The first-hand experience of the realities of a system provides a more intimate learning tool than does the passive observation, although in an evolutionary sense the latter is the more effective method for the survival of a species; our ancestors learned to stay away from bees by watching the guy who drew the short straw poke at a hive and die from anaphylactic shock without needing to then poke at the hive themselves. Nevertheless the tangible nature of repercussions forges an indelible bond between action and result.
It is also interesting that complexity and abstraction are inversely bound; the more complex the system, the farther the user is removed from its operation. The simplicity of the friction downtube shifter is in sharp contrast to the complexity of an electronic drivetrain. My steel bike has friction downtube shifters, a fact that makes itself especially well known while climbing. To shift requires planning and skill; I have to find a part of the climb where I can be seated, unload the chain, and shift by feeling the chain as it slides across the block and listen for the telltale silence when the chain is securely seated back onto an adjacent cog. At that point, I’m committed to that gear until the climb grants me the next opportunity to shift. On Bike #1, I can shift under full load at my whim and without consequence. The artistry of shifting is lost, though I wouldn’t go back to downtube shifters on any bike I plan to ride seriously.
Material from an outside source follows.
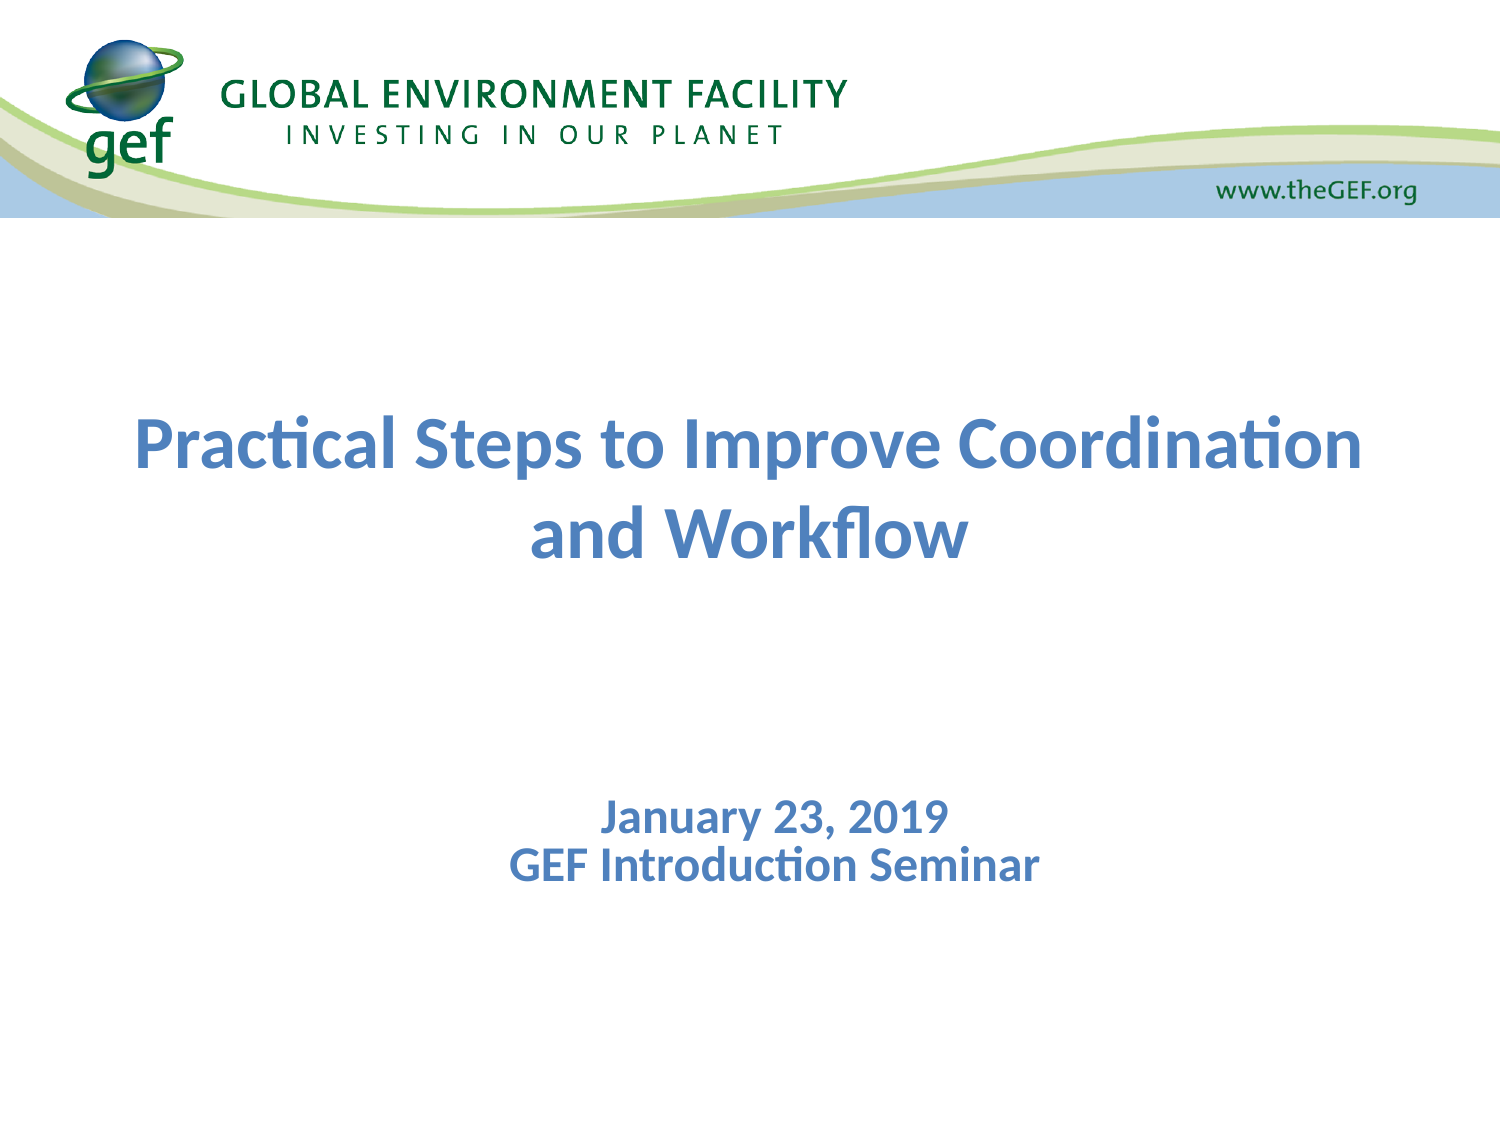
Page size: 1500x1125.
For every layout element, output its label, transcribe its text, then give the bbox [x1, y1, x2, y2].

title Practical Steps to Improve Coordination and Workflow [62, 337, 1438, 763]
picture [0, 12, 1500, 218]
subtitle January 23, 2019 GEF Introduction Seminar [174, 787, 1376, 963]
I love the contrast of evolution and tradition in the modern racing bicycle, with carbon tubulars being perhaps the most fitting contrast where the most modern technology is dependent on the oldest form of affixing a tire to a rim. Gluing on a set of tubular tires is no longer a necessary skill in our sport with good clinchers being readily available. Gluing tubs takes time and careful attention, two things that are in short supply in our modern society. But to glue on a set of tires brings you closer to the machine and from where our sport has progressed. To build a set of wheels does so even more, and I imagine building a frame by hand builds the ultimate bond to our history.
We live at a time when the things that are irrelevant to survival take on their own crucial importance; we return to tradition in order to remember where we came from so we may understand where we are going. Doing things the hard way is a beautiful way to remind ourselves of the history that built the luxuries we surround ourselves with.